In their hand was a tiny object — a single strand of pale chestnut hair.
They placed it gently into the fire.
A strand of Seria's hair.
The flames turned violet. The color of bruises and poisoned twilight.
And behind them, beyond even the candlelight, a shadow watched.
A shape.
A presence unseen by the circle, but not absent.
It nodded once.
And melted back into the dark.
That night, as Aurelia held its breath beneath a veil of uneasy stillness, Bell and Seria stood on the high ramparts of the Guild Tower. The city below looked peaceful in the torchlight — but peace had become illusion.
The wind was cold, brushing against them like the fingers of something not entirely human.
"You've changed," Seria said softly, arms folded, eyes fixed on the horizon.
Bell raised an eyebrow. "Have I?"
"You used to smile more," she murmured. "Joke more. Before all of this."
He was silent for a time.
Then, slowly, he nodded. "Maybe I forgot how."
She looked at him then — really looked — and studied the lines at the corners of his mouth. The way his shoulders hunched slightly when he thought no one was watching.
"You haven't," she said, barely audible over the wind.

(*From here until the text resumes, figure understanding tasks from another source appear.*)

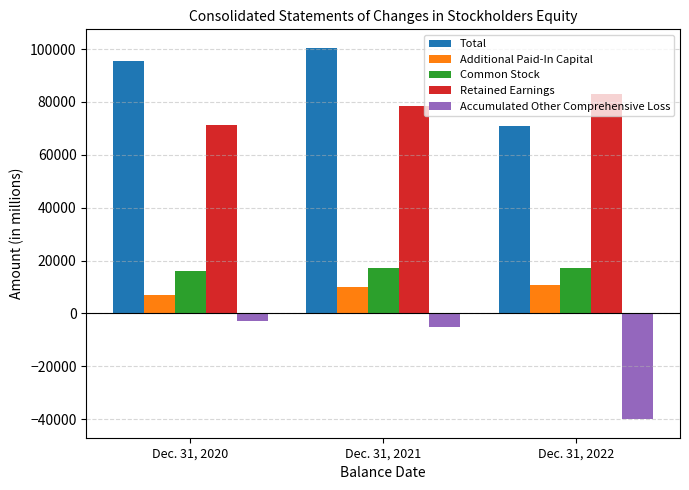

What is the total value across all series at Dec. 31, 2020?

186700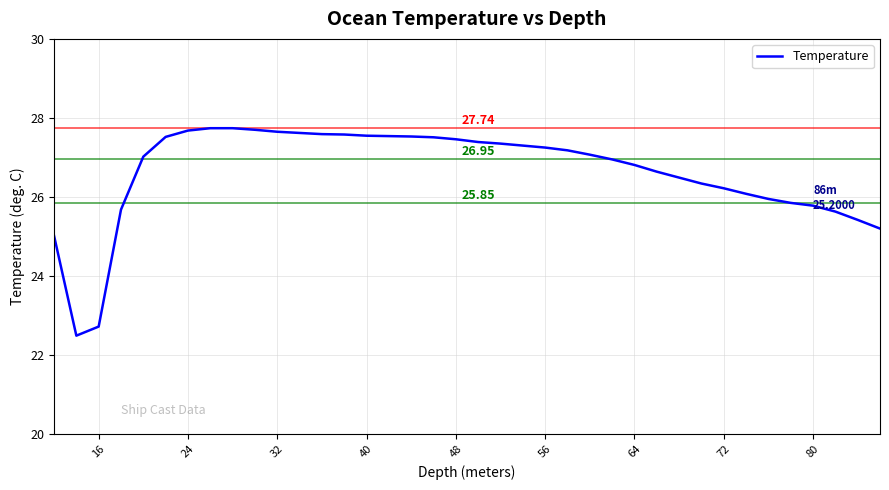

What is the minimum value shown in the chart?

22.5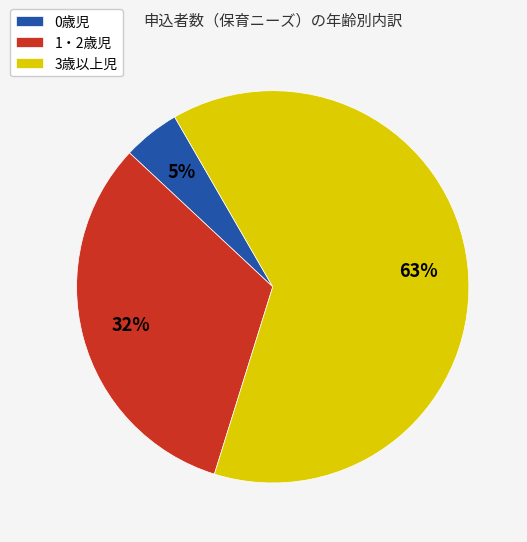

Which slice is the largest?

3歳以上児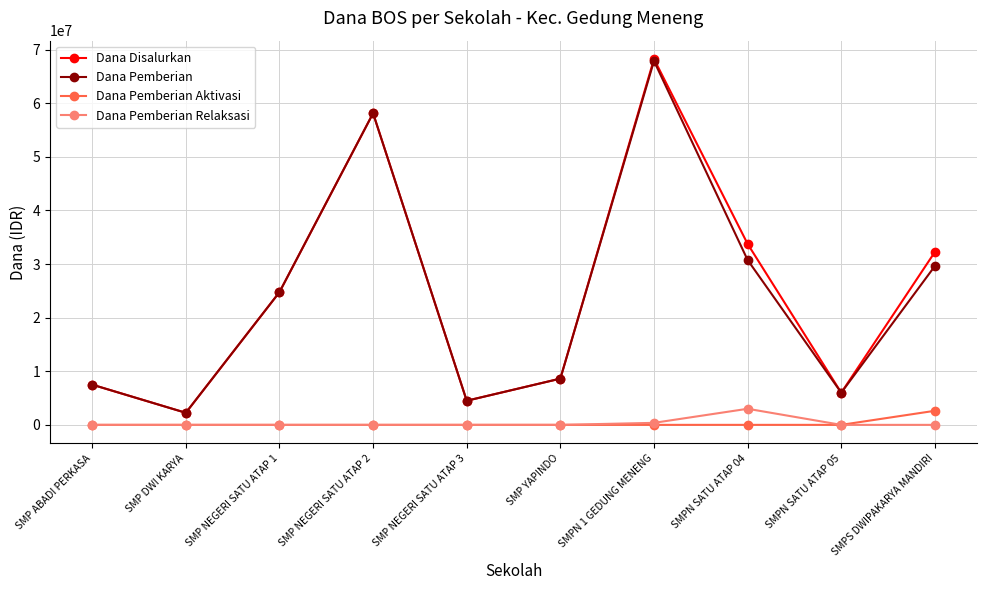

Reading left to right, transcribe all the data shown in this chart.

Dana Disalurkan: 7500000	2250000	24750000	58125000	4500000	8625000	68250000	33750000	6000000	32250000
Dana Pemberian: 7500000	2250000	24750000	58125000	4500000	8625000	67875000	30750000	6000000	29625000
Dana Pemberian Aktivasi: 0	0	0	0	0	0	0	0	0	2625000
Dana Pemberian Relaksasi: 0	0	0	0	0	0	375000	3000000	0	0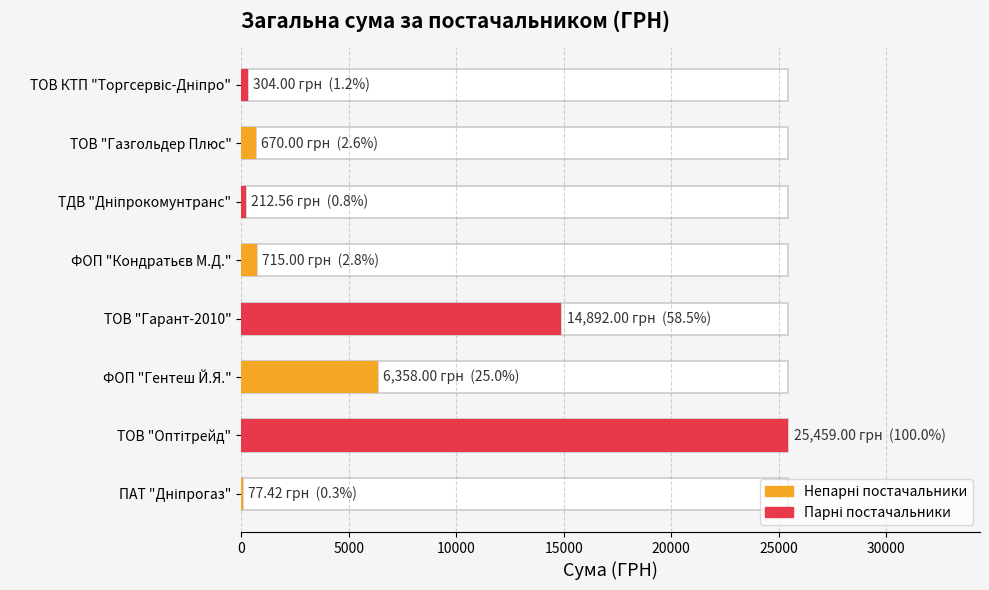

What is the difference between the maximum and minimum values?

25381.6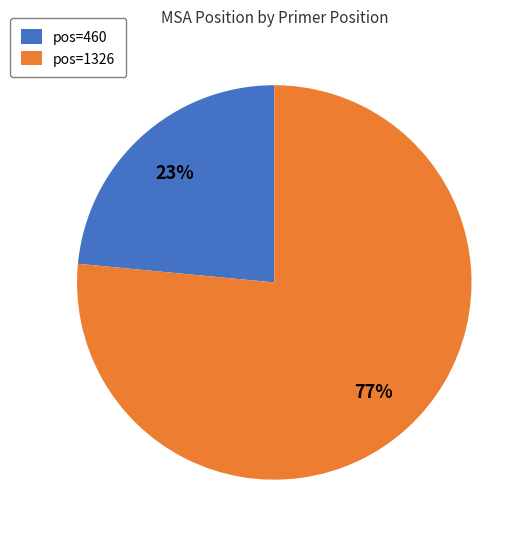

To the nearest percent, what portion does pos=1326 represent?

77%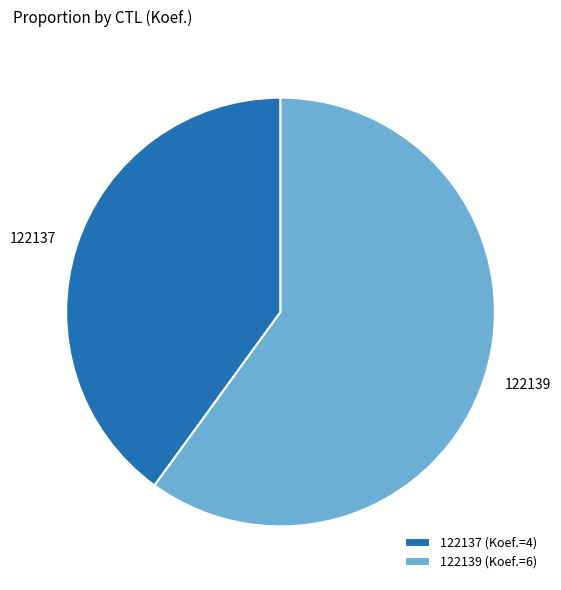

The 122139 slice represents 50% of the pie. True or false?

False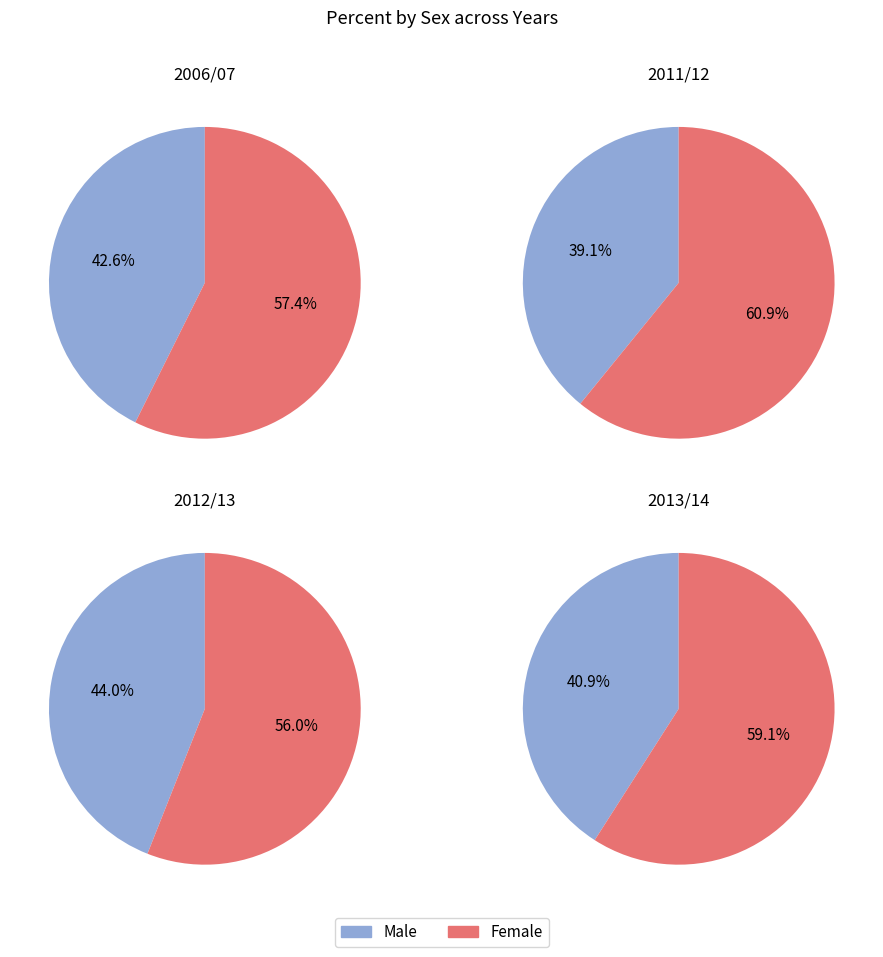

What percentage is the Female slice, to the nearest percent?

57%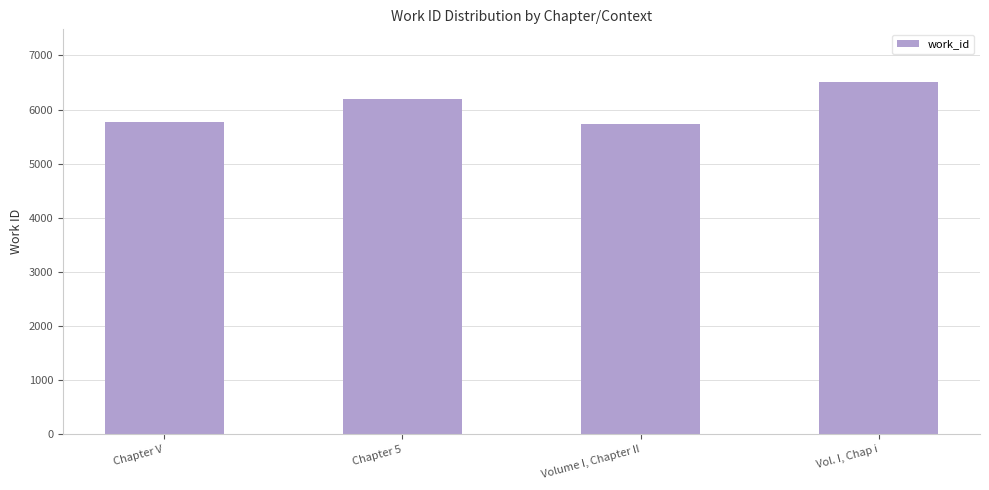

Which has a higher value, Vol. I, Chap i or Chapter 5?

Vol. I, Chap i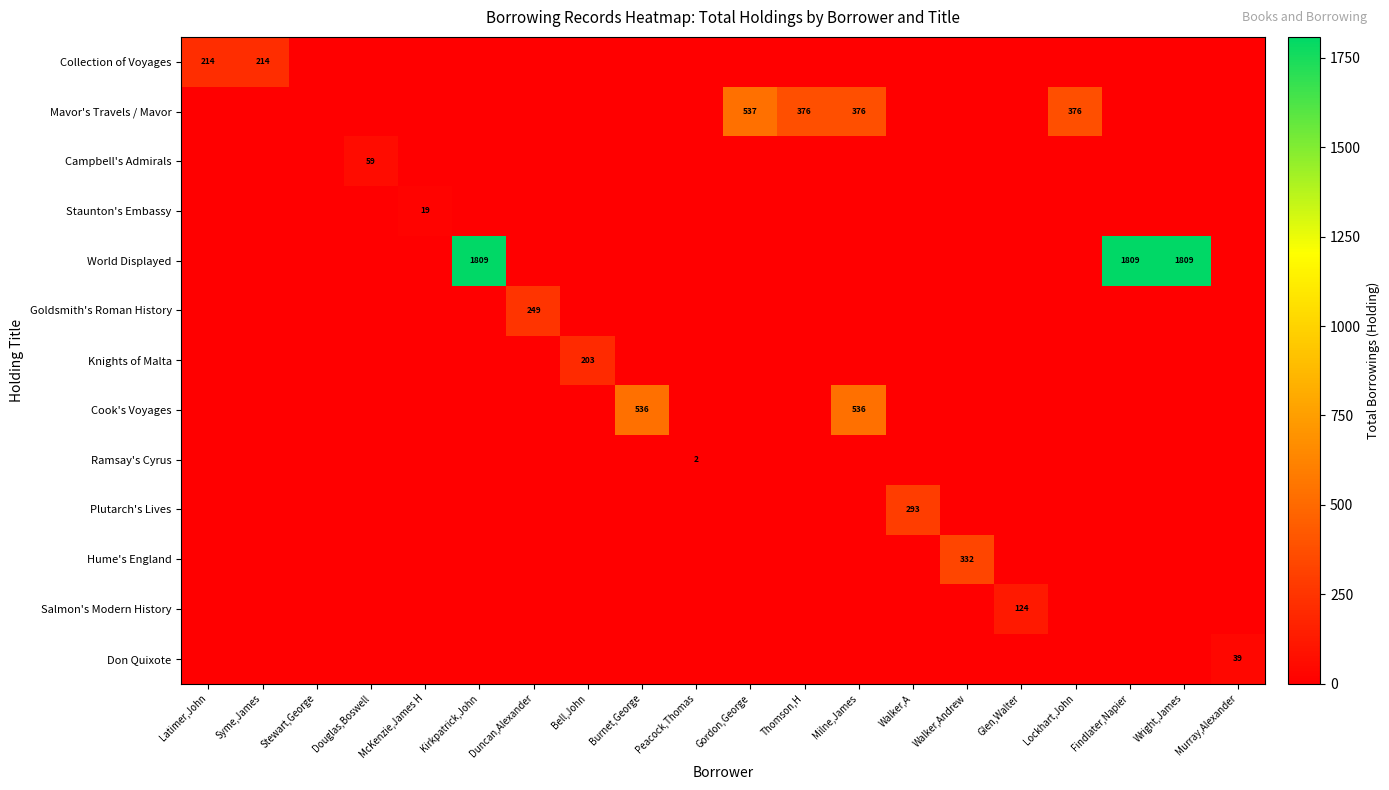

Which series has the largest range (max minus min)?

World Displayed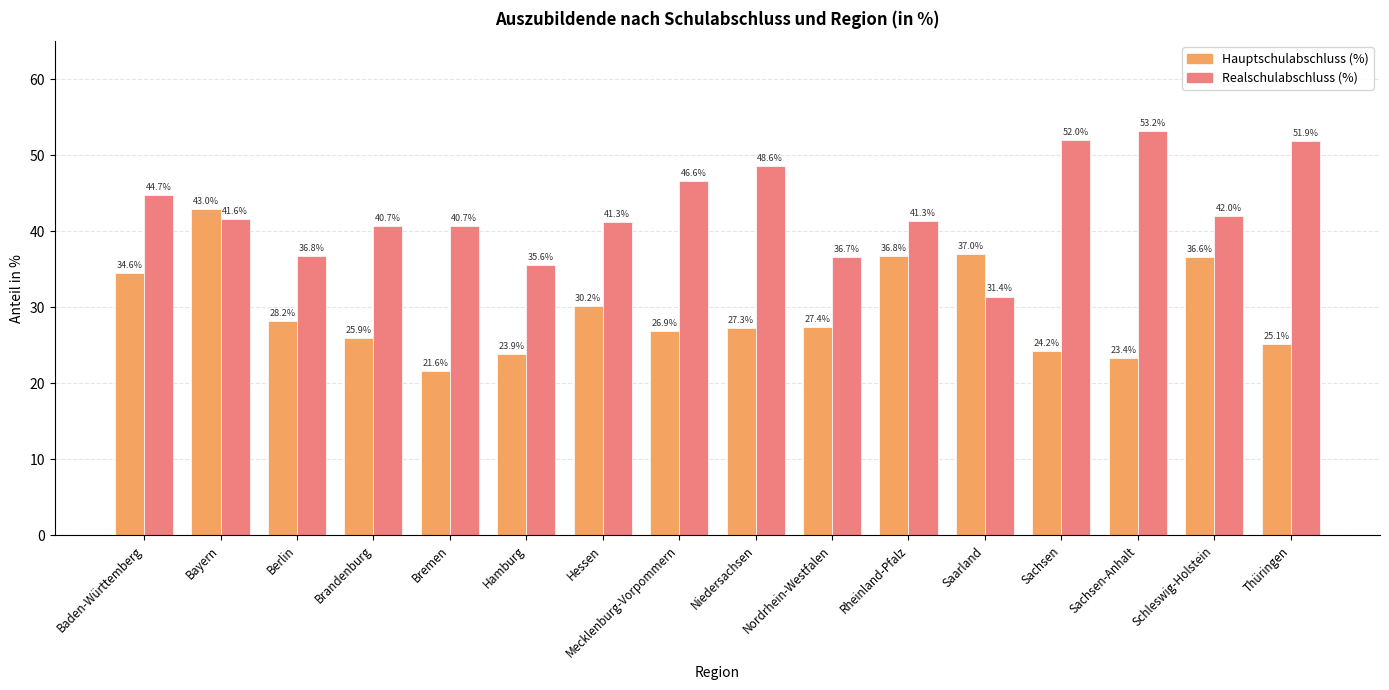

List the series in order of their overall mean, highest first.

Realschulabschluss (%), Hauptschulabschluss (%)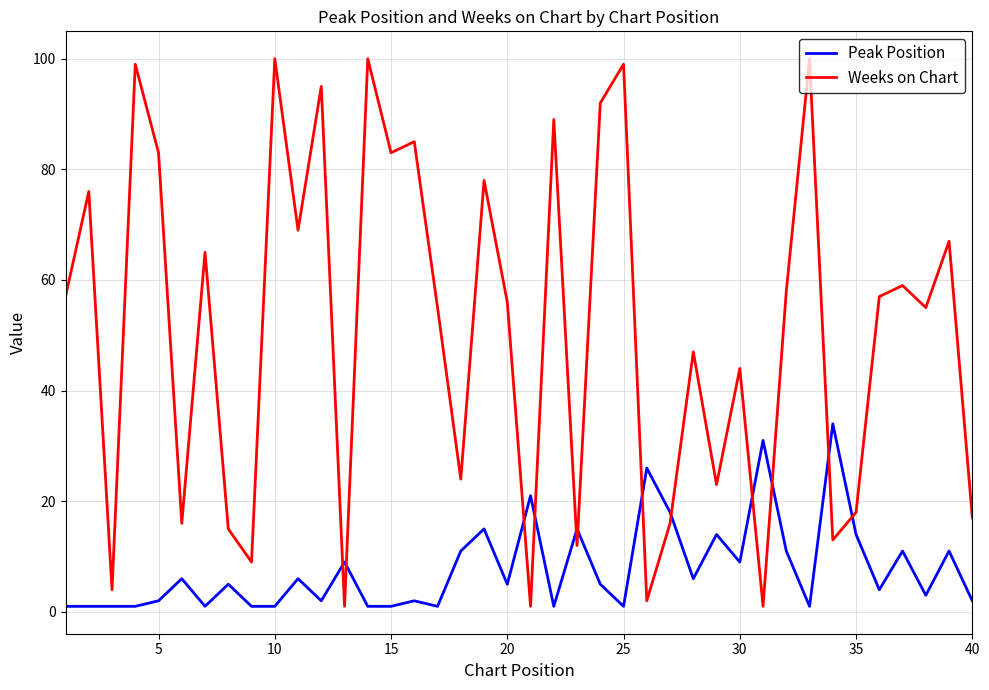

List the series in order of their peak value, highest first.

Weeks on Chart, Peak Position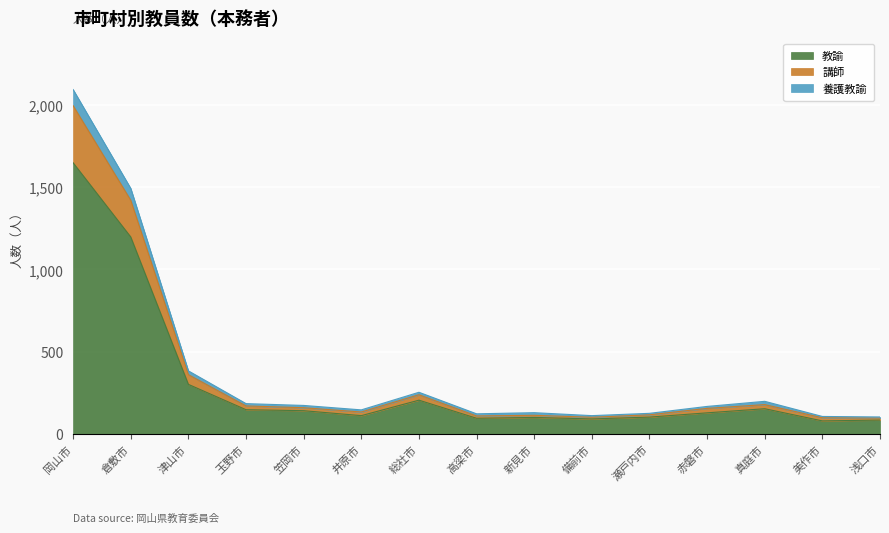

Which category has the highest value in the 教諭 series?

岡山市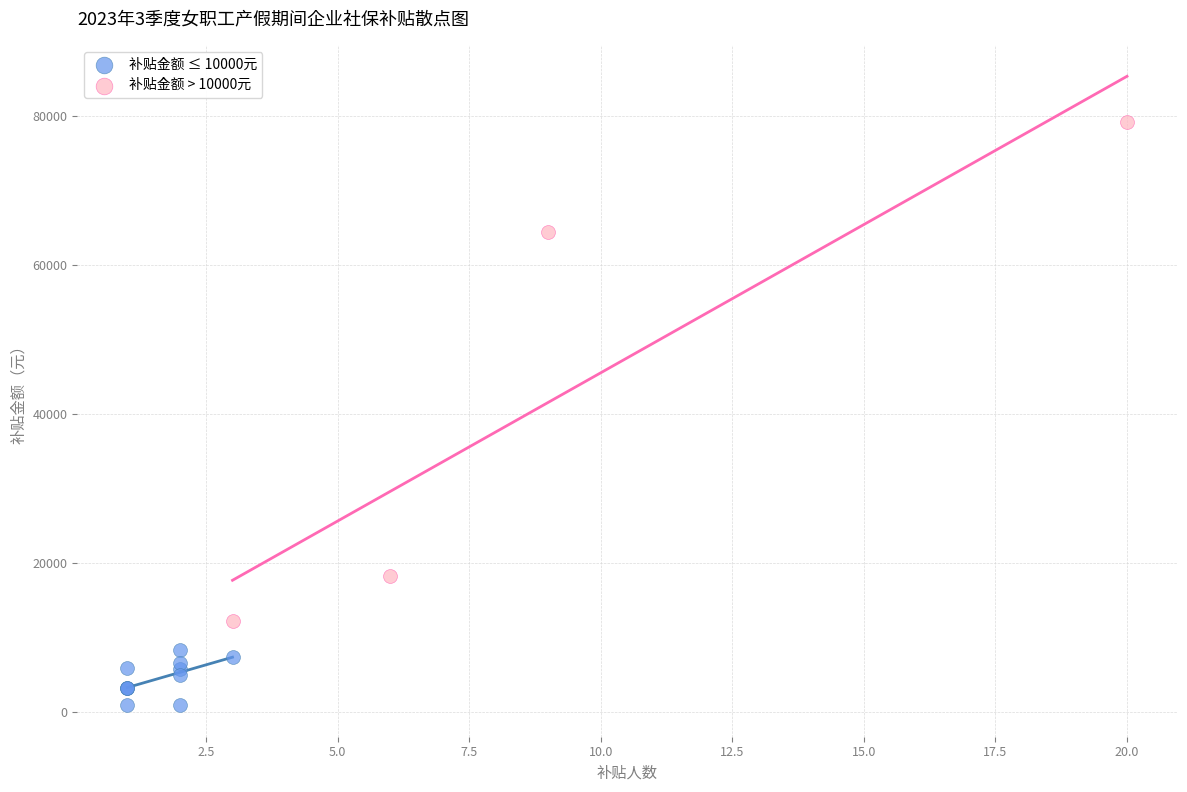

Which series contains the highest Y value?

补贴金额 > 10000元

He turned to her, golden eyes catching the flickering light from the torches along the battlements. They shimmered like distant firelight on a stormy sea.
"If I lose myself in this…" he said quietly. "Remind me who I am, Seria."
"I will," she whispered.
Her fingers brushed his.
Then her lips.
And for the first time in a long time, Bell didn't pull away.
Above them — unseen, silent — a pale serpent coiled just beneath the eaves of the tower, hidden among stonework and shadow.
Its eyes glowed softly in the dark.
It watched.
And listened.
Then, without sound, it uncoiled — and vanished into the wind.